Der Unmut gegenüber Menschen, die sich nicht gegen Covid-19 impfen lassen wollen, nimmt weltweit zu. Feindseligkeiten, die in den Medien und auf sozialen Kanälen verbreitet werden, liegen an der Tagesordnung.
Wie tief das Niveau gesunken ist, zeigt ein Bericht in einer grossen amerikanischen Tageszeitung:
Die Geschichte: Alex Haug erhielt einen letzten Anruf von ihrem ungeimpften Vater. Der 51-jährige an Covid geplagte Mann war heiser von der Intubation. Nachdem sie acht Stunden allein nach Jasper gefahren war, um sich im Krankenhaus endgültig von ihm zu verabschieden, nachdem sie ihn einäschern gelassen hatte und seine Asche mit ihrer Stiefmutter und drei verzweifelten Schwestern teilte, erfuhr sie was die Leute im Internet über ihn sagten:
- «Anti-Vax — ein DUMMER Hügel, um zu Sterben. Er starb umsonst», schrieb der eine Kommentator.
- «Sie bekommen, was sie verdienen», fügte ein anderer hinzu.
Haugs eine Schwester hatte ihr den Link zu
«Sorry Antivaxxer» geschickt. Die Internetseite katalogisiert Covid-19-Todesfälle von Menschen, die ihre Ablehnung des Impfstoffs öffentlich gepostet hatten – so auch Haugs Vater. Nachdem diese eine Schwester die unsympathischen Dinge über ihren Vater gelesen hatte, der noch keine Woche tot war, konnte sie nicht mehr arbeiten. Den Atem verschlug es der Familie als ein weiterer Kommentator auf die Bitte einer anderen Schwester «als Familie trauern zu dürfen, ohne in der Zeit schikaniert zu werden», schrieb:
«Ich kann es kaum erwarten, hier über dich zu lesen.»
«Überzeugung funktioniert nicht durch Statistiken und Beweise. Sie funktioniert durch Emotionen: Ein identifizierbares Opfer wirkt intensiver als abstrakte aggregierte Statistiken über allfällige Schäden», erklärt Piercarlo Valdesolo, Gastprofessor am Macalester College in St. Paul, Minnesota, der moralisches Urteil studiert, in der Zeitung.
Laut der grössten Tageszeitung in Washington ist die Geschichte von Haug kein Einzelfall. Das Problem: Allein in den letzten Monaten gebe es in den USA Zehntausende solcher Todesfälle. «Aufgrund eines toxischen Eintopfs bestehend aus politischer Feindseligkeit und Misstrauen sterben viele der Ungeimpften reuelos. Und die Geimpften haben die Nase voll», schreibt die «Washington Post» weiter.
Schlagwort: «Compassion fatigue»
«Mitgefühlsmüdigkeit» – eines der Schlagworte der Pandemie seit Anfang dieses Sommers – sei passiv: Es sei die Erschöpfung mit dem Ausmass von Tod und Feindseligkeit was zu völliger Apathie führe. Dies sei besonders unter den Beschäftigten im Gesundheitswesen der Fall.
..............................
- [Arbeitsauftrag 1]
Wie viele Stunden fuhr Alex Haug laut dem Artikel über die Feindseligkeit gegenüber Ungeimpften allein nach Jasper?
- [Arbeitsauftrag 2]
Geben Sie aus dem Artikel über die Feindseligkeit gegenüber Ungeimpften die Passage von „Laut der grössten“ bis einschließlich „Gesundheitswesen der Fall.“ wortgetreu wieder.
Die Auflistung wird für die Bearbeitung nicht benötigt.

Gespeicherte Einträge
..............................
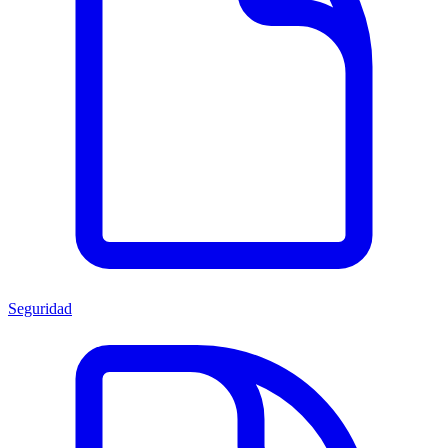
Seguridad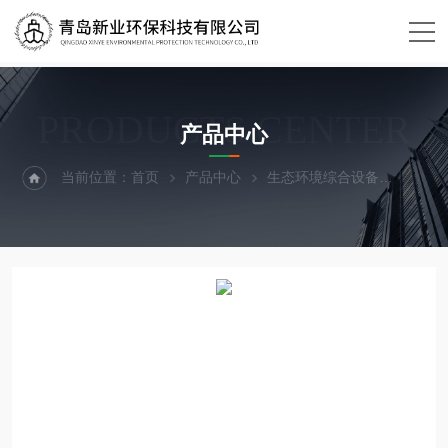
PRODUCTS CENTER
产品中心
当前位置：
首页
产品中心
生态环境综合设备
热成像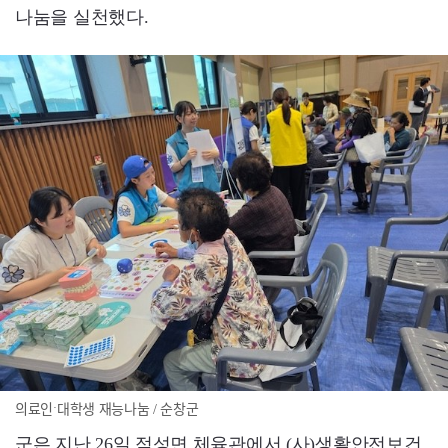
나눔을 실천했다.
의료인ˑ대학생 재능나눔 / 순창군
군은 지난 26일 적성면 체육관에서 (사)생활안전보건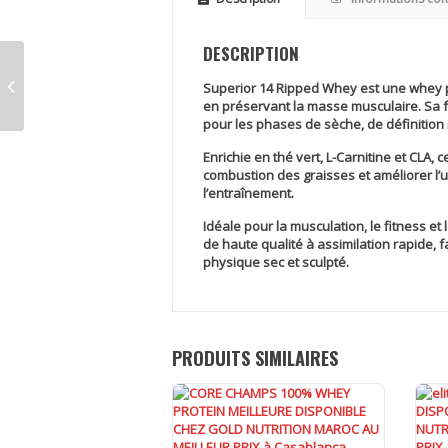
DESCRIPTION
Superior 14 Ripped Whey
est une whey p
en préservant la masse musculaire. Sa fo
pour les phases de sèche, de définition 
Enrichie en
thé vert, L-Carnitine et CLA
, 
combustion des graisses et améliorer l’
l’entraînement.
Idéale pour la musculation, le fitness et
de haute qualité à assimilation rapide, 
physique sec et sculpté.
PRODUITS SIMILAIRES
..............................
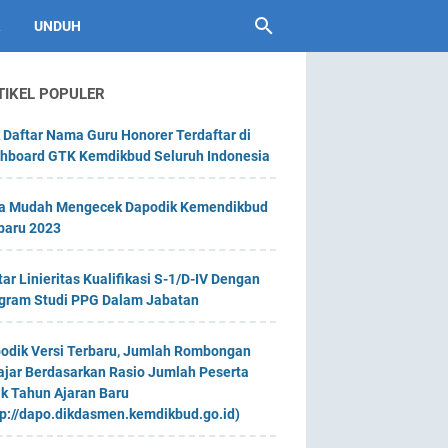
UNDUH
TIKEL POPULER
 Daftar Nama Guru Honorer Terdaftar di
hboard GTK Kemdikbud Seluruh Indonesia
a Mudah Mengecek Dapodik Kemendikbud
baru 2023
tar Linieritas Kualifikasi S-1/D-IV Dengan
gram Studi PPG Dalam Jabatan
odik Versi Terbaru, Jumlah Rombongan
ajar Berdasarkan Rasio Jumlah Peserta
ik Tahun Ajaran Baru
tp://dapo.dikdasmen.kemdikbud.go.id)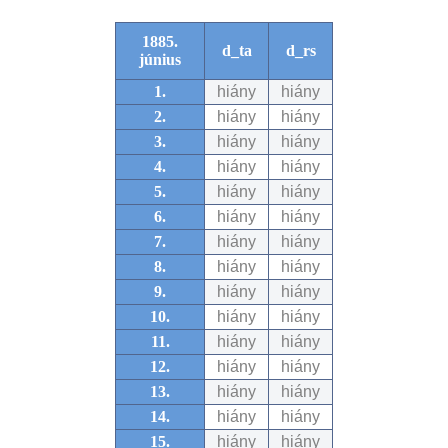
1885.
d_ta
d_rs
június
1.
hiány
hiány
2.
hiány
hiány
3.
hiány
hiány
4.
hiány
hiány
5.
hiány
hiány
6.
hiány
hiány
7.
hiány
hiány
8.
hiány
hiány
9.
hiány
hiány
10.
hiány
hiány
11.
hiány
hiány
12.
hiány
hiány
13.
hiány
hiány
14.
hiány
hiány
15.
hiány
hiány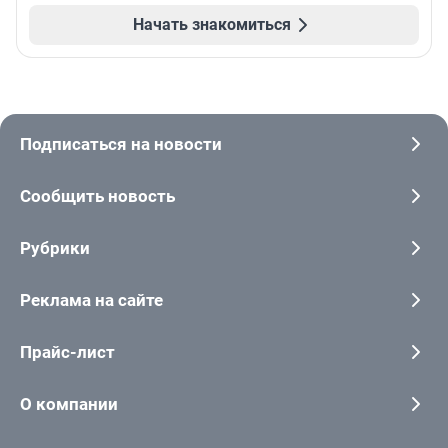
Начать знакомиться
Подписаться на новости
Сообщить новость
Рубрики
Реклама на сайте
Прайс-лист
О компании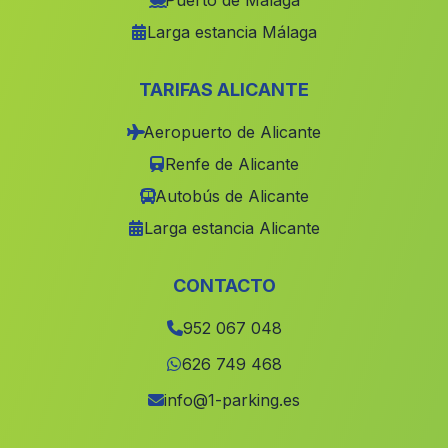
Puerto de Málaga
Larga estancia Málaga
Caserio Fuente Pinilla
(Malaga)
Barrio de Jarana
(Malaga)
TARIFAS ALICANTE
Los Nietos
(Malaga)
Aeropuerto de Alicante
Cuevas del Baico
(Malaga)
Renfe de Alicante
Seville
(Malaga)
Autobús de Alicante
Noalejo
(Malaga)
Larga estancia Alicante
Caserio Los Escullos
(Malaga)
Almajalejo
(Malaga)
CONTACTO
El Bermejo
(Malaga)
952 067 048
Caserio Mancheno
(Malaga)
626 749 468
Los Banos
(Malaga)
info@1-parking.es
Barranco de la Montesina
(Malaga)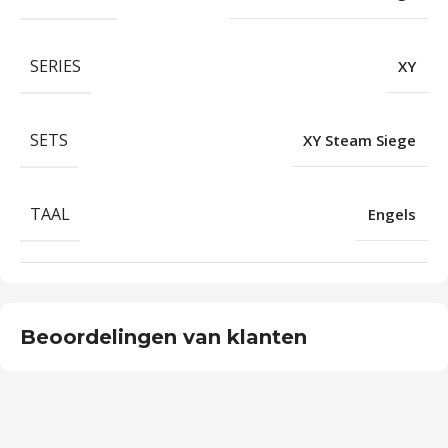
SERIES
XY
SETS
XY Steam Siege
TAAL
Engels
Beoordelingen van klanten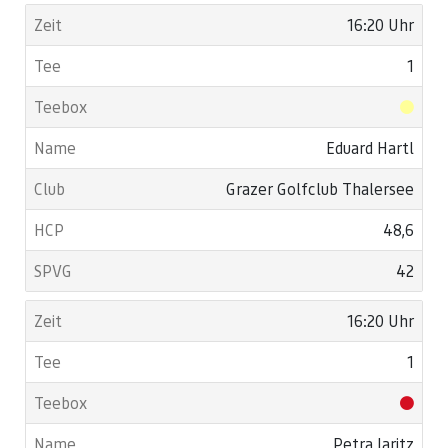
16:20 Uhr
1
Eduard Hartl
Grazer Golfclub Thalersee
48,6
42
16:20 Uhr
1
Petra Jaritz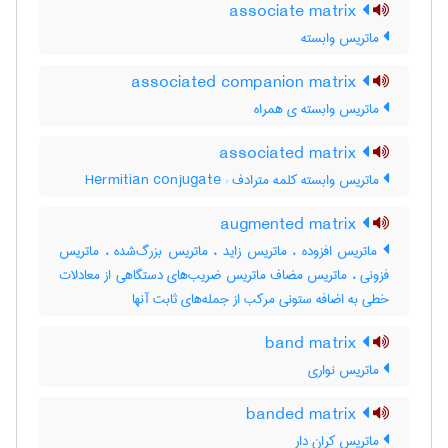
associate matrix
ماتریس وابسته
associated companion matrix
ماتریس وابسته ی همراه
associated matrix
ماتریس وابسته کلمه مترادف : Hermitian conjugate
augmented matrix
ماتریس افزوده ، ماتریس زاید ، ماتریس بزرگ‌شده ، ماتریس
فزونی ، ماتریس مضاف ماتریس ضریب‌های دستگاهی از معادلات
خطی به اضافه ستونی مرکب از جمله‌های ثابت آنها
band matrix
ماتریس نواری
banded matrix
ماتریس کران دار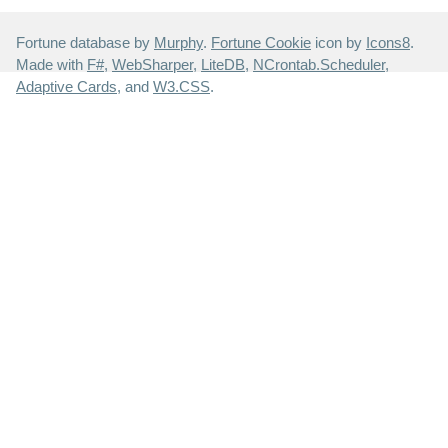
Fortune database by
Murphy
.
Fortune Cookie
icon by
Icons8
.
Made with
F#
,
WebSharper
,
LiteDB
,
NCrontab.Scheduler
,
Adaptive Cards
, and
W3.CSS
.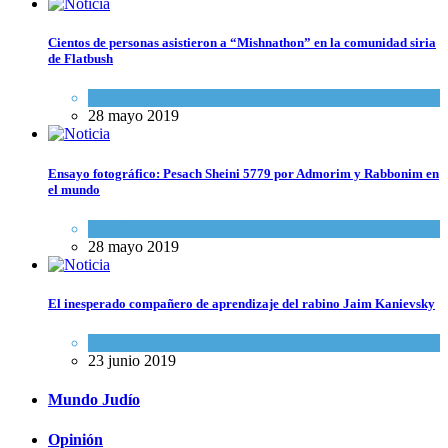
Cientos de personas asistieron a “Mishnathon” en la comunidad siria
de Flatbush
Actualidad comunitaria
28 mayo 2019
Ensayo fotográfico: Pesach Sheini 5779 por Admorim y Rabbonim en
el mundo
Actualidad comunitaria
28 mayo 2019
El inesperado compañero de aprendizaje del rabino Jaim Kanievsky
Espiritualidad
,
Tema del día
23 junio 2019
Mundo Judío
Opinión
..............................
- [Lösung 1]
Acht Stunden.

- [Lösung 2]
Laut der grössten Tageszeitung in Washington ist die Geschichte von Haug kein Einzelfall. Das Problem: Allein in den letzten Monaten gebe es in den USA Zehntausende solcher Todesfälle. «Aufgrund eines toxischen Eintopfs bestehend aus politischer Feindseligkeit und Misstrauen sterben viele der Ungeimpften reuelos. Und die Geimpften haben die Nase voll», schreibt die «Washington Post» weiter.
Schlagwort: «Compassion fatigue»
«Mitgefühlsmüdigkeit» – eines der Schlagworte der Pandemie seit Anfang dieses Sommers – sei passiv: Es sei die Erschöpfung mit dem Ausmass von Tod und Feindseligkeit was zu völliger Apathie führe. Dies sei besonders unter den Beschäftigten im Gesundheitswesen der Fall.